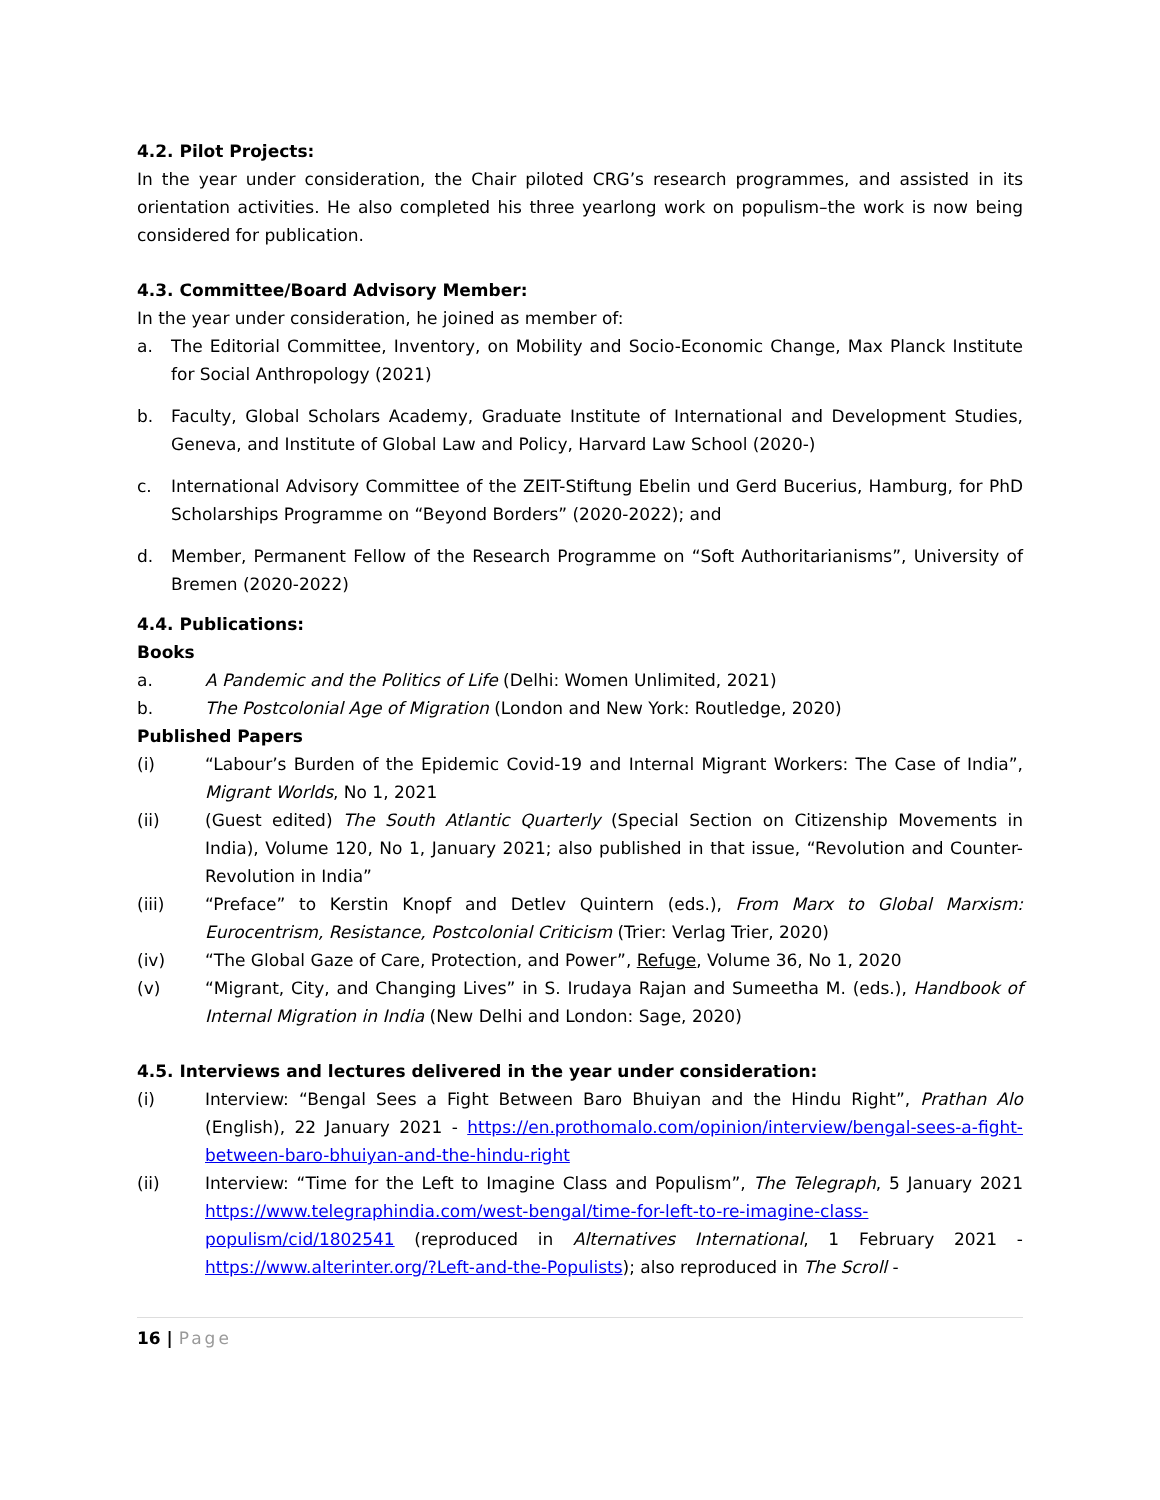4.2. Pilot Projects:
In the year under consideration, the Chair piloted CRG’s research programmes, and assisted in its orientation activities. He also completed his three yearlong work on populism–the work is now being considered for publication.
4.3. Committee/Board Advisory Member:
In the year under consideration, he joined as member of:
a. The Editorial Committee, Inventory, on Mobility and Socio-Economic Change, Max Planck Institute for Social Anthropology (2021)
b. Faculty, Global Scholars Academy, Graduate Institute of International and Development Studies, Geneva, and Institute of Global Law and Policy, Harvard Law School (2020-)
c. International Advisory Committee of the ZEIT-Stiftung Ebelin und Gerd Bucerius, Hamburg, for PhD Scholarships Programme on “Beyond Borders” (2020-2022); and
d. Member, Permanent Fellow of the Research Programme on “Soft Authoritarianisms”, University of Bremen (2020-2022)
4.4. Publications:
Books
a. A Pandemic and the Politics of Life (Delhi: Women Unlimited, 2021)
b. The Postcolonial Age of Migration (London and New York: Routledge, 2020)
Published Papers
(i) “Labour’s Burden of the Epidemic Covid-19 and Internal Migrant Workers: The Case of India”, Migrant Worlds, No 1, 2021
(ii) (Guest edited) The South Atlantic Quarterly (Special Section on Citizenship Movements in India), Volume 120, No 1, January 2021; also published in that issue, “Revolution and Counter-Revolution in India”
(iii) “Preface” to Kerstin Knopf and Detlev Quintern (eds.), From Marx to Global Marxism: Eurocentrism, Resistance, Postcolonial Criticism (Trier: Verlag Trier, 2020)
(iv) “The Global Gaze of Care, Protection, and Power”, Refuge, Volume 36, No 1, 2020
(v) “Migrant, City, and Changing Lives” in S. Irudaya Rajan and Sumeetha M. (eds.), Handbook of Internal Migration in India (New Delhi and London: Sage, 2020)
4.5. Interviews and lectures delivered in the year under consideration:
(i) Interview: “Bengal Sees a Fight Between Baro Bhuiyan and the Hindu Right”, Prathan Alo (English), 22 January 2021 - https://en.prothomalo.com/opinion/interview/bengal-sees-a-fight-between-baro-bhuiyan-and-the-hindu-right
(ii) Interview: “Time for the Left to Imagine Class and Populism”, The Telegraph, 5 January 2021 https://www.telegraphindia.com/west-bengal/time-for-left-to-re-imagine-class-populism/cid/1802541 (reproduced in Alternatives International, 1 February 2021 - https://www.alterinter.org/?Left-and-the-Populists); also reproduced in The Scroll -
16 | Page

## WHAT YOU ARE ASKED TO DO
Scan the listing for the word "also". Copy every line in which it appears.

## REPLY
In the year under consideration, the Chair piloted CRG’s research programmes, and assisted in its orientation activities. He also completed his three yearlong work on populism–the work is now being considered for publication.
(ii) (Guest edited) The South Atlantic Quarterly (Special Section on Citizenship Movements in India), Volume 120, No 1, January 2021; also published in that issue, “Revolution and Counter-Revolution in India”
(ii) Interview: “Time for the Left to Imagine Class and Populism”, The Telegraph, 5 January 2021 https://www.telegraphindia.com/west-bengal/time-for-left-to-re-imagine-class-populism/cid/1802541 (reproduced in Alternatives International, 1 February 2021 - https://www.alterinter.org/?Left-and-the-Populists); also reproduced in The Scroll -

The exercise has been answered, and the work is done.